Parameters: file (BinaryIO) – a finalfusion file containing the given Chunk
Returns: chunk – The chunk read from the file.
Return type: Chunk

write_chunk(file: BinaryIO)[source]¶

Write the Chunk to a file.

Parameters: file (BinaryIO) – Output file for the Chunk

static chunk_identifier()[source]¶

Get the ChunkIdentifier for this Chunk.

Returns: chunk_identifier
Return type: ChunkIdentifier

idx(item: str, default: Optional[Union[int, List[int]]] = None) → Optional[Union[int, List[int]]]¶

Lookup the given query item.

This lookup does not raise an exception if the vocab can’t produce indices.

Parameters

item (str) – The query item.
default (Optional[Union[int, List[int]]]) – Fall-back value to return if the vocab can’t provide indices.

Returns

index –

An integer if there is a single index for a known item.
A list if the vocab can provide subword indices for a unknown item.
The provided default item if the vocab can’t provide indices.

Return type

Optional[Union[int, List[int]]]

property max_n¶

Get the upper bound of the range of extracted n-grams.

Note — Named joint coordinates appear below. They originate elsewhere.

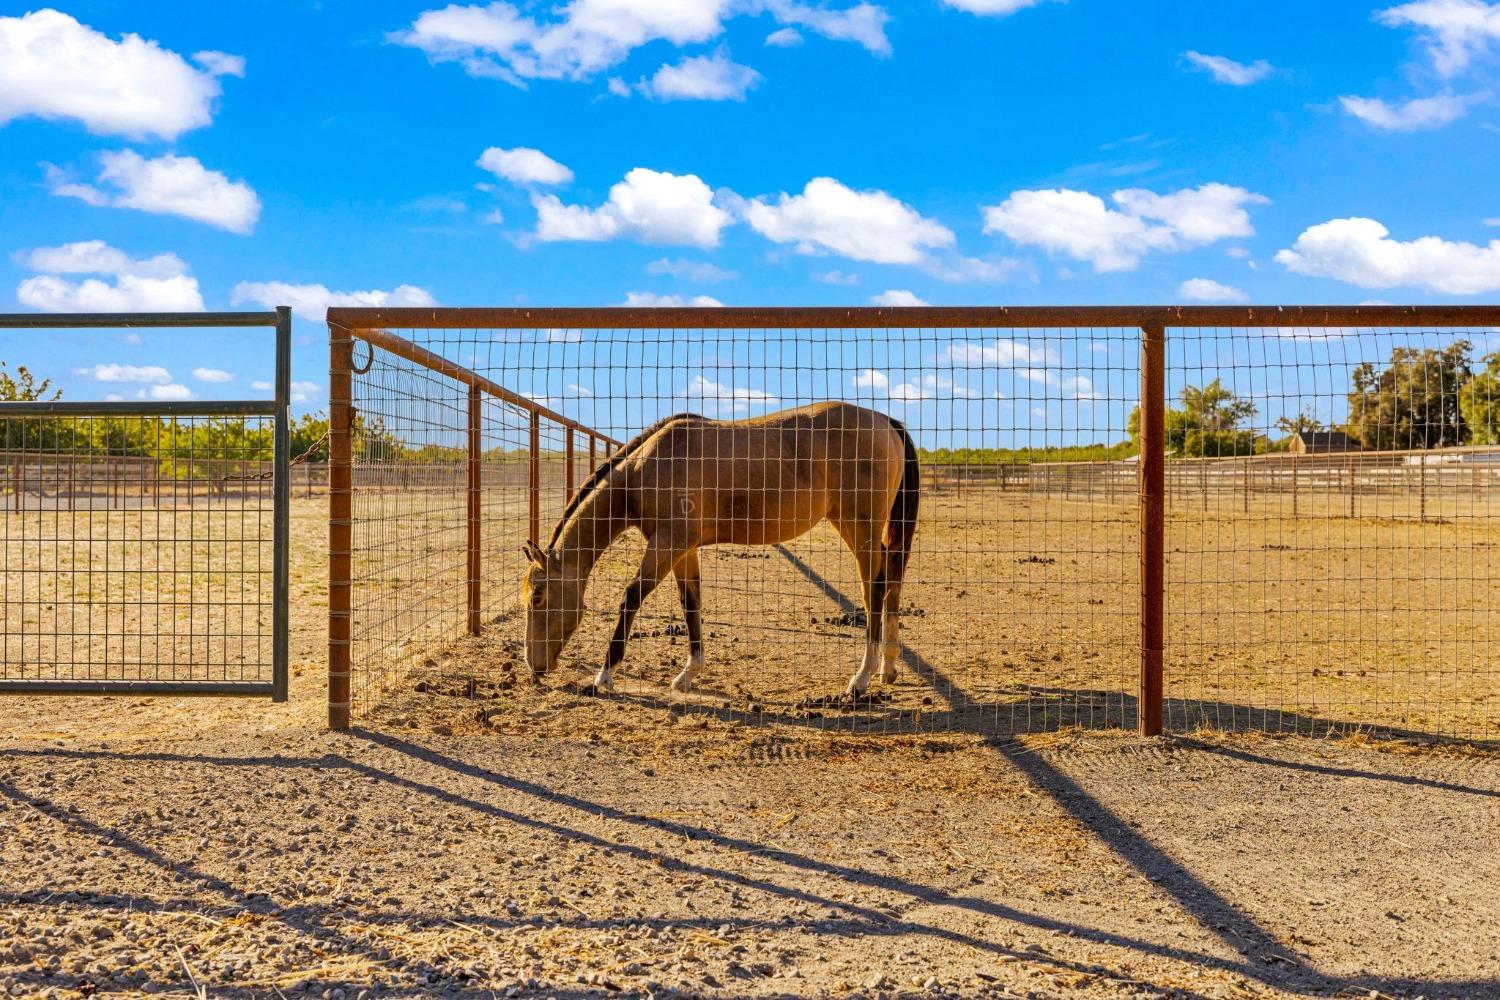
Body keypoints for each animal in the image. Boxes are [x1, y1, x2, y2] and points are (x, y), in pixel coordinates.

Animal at [522, 398, 918, 695]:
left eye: (538, 597)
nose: (534, 665)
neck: (647, 468)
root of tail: (885, 420)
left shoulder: (668, 543)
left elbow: (632, 596)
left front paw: (604, 675)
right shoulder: (683, 549)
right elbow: (691, 605)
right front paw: (688, 674)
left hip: (859, 528)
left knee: (875, 589)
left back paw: (861, 678)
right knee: (891, 580)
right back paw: (887, 668)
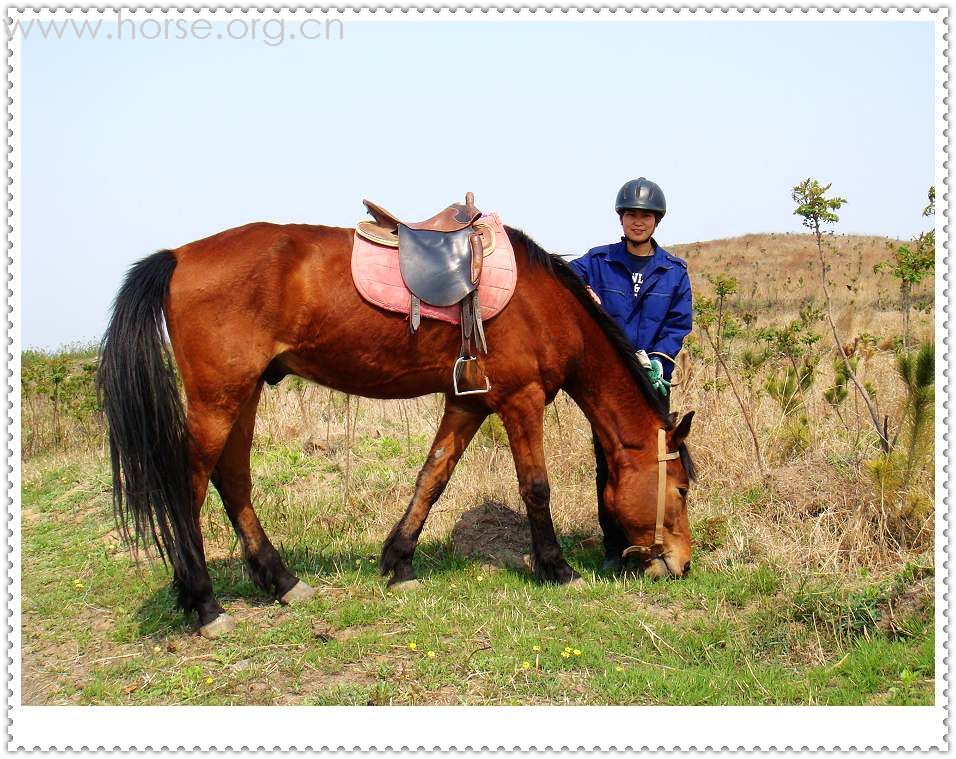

Returns: max_n – upper bound of n-gram range.
Return type: int

property min_n¶

Get the lower bound of the range of extracted n-grams.

Returns: min_n – lower bound of n-gram range.
Return type: int

subword_indices(item: str, bracket: bool = True, with_ngrams: bool = False) → List[Union[int, Tuple[str, int]]]¶

Get the subword indices for the given item.

This list does not contain the index for known items.

Parameters

item (str) – The query item.
bracket (bool) – Toggles bracketing the item with ‘<’ and ‘>’ before extraction.
with_ngrams (bool) – Toggles returning ngrams together with indices.

Returns

indices – The list of subword indices.

Return type

List[Union[int, Tuple[str, int]]]

subwords(item: str, bracket: bool = True) → List[str]¶

Get the n-grams of the given item as a list.

The n-gram range is determined by the min_n and max_n values.

Parameters

item (str) – The query item to extract n-grams from.
bracket (bool) – Toggles bracketing the item with ‘<’ and ‘>’ before extraction.

Returns

ngrams – List of n-grams.

Return type

List[str]

property upper_bound¶

The exclusive upper bound of indices in this vocabulary.

Returns: upper_bound – Exclusive upper bound of indices covered by the vocabulary.
Return type: int

write(file: Union[str, bytes, int, os.PathLike])¶

Write the Chunk as a standalone finalfusion file.

Parameters: file (Union[str, bytes, int, PathLike]) – Output path
Raises: TypeError – If the Chunk is a Header.

finalfusion.vocab.subword.load_fasttext_vocab(file: Union[str, bytes, int, os.PathLike]) → finalfusion.vocab.subword.FastTextVocab [source]¶

Load a FastTextVocab from the given finalfusion file.

Parameters: file (str, bytes, int, PathLike) – Path to file containing a FastTextVocab chunk.
Returns: vocab – Returns the first FastTextVocab in the file.
Return type: FastTextVocab